Text under study:
False statements made by an AI chatbot
AI tools can make statements in a number of ways. The UKJT notes that typically such statements are produced by large language models (LLMs) which users access through chatbot interfaces.
On the basis that AI systems that use LLMs have no legal personality, claims arising out of their statements must be directed elsewhere. There is no general duty on legal entities not to make careless statements, but liability may arise under certain circumstances. The UKJT statement focusses on tortious routes.
The UKJT notes that, in general, liability for negligent misrepresentation requires a statement to be made "for or on behalf of" a legal person. In the case of a chatbot, the developer does not make a statement to users in a conventional sense. There is no English authority for the proposition that an AI tool may make a statement on behalf of a legal person for the purposes of a claim in negligent misstatement. However, the UKJT notes that a Canadian court has held an airline liable for false statements made by a chatbot which formed part of its website. Whether the same conclusion might be reached by an English court requires more analysis.

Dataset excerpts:
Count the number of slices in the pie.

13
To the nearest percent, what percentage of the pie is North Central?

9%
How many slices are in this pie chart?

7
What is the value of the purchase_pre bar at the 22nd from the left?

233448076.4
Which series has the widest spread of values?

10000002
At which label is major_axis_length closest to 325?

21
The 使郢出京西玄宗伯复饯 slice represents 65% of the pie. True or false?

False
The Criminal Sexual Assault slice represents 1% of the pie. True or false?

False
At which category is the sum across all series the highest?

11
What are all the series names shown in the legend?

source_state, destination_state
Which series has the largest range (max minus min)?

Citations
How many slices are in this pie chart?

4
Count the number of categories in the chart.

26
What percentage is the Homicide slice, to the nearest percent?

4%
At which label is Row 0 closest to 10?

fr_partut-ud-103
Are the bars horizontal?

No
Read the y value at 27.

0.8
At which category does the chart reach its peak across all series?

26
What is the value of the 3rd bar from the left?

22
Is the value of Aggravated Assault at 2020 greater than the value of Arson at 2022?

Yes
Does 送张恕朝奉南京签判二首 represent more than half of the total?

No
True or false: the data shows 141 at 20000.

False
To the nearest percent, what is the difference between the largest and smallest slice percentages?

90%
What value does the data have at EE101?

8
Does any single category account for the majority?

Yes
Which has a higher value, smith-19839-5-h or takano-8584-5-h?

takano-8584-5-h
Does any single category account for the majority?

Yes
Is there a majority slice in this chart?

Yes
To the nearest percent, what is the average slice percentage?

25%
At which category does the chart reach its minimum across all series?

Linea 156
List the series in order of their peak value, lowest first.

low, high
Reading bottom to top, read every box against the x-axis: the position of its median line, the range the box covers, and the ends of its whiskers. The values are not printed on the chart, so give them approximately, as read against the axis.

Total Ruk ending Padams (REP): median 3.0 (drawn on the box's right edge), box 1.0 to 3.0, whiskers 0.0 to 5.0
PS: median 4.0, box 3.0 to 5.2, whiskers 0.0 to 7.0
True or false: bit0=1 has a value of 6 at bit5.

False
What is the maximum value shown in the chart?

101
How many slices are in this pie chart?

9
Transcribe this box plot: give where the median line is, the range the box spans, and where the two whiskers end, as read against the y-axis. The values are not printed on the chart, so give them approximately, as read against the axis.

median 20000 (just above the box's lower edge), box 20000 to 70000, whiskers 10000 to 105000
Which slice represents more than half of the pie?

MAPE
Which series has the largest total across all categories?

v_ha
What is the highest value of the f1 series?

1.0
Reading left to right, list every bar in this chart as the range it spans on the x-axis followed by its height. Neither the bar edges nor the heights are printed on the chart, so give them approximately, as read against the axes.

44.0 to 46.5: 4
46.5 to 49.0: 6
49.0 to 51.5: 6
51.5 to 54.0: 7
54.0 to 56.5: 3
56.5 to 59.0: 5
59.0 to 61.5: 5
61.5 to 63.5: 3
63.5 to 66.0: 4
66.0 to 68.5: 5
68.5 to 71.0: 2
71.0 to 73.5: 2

Tasks to perform:
a: Answer these questions from the passage on false statements made by an AI chatbot:
(i) According to the UKJT, what typically produces such statements?
(ii) Which routes does the UKJT statement focus on?
(iii) Whom did a Canadian court hold liable for false statements made by a chatbot?
b: Repeat the part of the passage on false statements made by an AI chatbot starting at "False statements made by an" and ending at "on tortious routes.".
c: Put this sentence from the passage on false statements made by an AI chatbot into Spanish: "There is no general duty on legal entities not to make careless statements, but liability may arise under certain circumstances."

Solutions to each task:
a:
(i) Large language models (LLMs), which users access through chatbot interfaces.
(ii) Tortious routes.
(iii) An airline, for statements made by a chatbot that formed part of its website.

b:
False statements made by an AI chatbot
AI tools can make statements in a number of ways. The UKJT notes that typically such statements are produced by large language models (LLMs) which users access through chatbot interfaces.
On the basis that AI systems that use LLMs have no legal personality, claims arising out of their statements must be directed elsewhere. There is no general duty on legal entities not to make careless statements, but liability may arise under certain circumstances. The UKJT statement focusses on tortious routes.

c: No existe un deber general de las entidades jurídicas de no hacer declaraciones negligentes, pero puede surgir responsabilidad en determinadas circunstancias.